— Data extracts —
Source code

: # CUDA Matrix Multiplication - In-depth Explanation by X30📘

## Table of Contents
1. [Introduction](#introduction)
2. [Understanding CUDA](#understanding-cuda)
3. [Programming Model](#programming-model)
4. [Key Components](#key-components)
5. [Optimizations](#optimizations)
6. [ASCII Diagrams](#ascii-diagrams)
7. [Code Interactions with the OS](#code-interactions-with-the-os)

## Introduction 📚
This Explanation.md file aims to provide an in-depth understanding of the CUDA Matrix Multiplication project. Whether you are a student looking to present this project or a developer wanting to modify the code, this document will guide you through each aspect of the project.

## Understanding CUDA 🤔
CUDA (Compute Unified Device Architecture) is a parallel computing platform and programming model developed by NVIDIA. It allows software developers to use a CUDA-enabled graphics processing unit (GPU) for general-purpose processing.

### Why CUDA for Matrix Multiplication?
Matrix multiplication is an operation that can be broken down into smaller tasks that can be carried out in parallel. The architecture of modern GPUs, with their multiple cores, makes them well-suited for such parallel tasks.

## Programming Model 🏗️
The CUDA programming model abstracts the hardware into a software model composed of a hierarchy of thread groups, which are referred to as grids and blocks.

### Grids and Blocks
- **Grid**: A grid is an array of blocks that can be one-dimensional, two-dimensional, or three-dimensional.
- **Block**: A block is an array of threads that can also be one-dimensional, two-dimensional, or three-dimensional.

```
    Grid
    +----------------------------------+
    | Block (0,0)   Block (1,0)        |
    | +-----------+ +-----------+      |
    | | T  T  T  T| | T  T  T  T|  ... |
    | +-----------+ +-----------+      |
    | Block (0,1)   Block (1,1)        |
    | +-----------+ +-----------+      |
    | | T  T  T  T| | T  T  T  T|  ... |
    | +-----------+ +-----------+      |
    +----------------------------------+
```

— Task description —
Leave out every line above except those from the line with "## Table of Contents" up to and including the line with "7. [Code Interactions", and copy those exactly.

— Response to the exercise —
## Table of Contents
1. [Introduction](#introduction)
2. [Understanding CUDA](#understanding-cuda)
3. [Programming Model](#programming-model)
4. [Key Components](#key-components)
5. [Optimizations](#optimizations)
6. [ASCII Diagrams](#ascii-diagrams)
7. [Code Interactions with the OS](#code-interactions-with-the-os)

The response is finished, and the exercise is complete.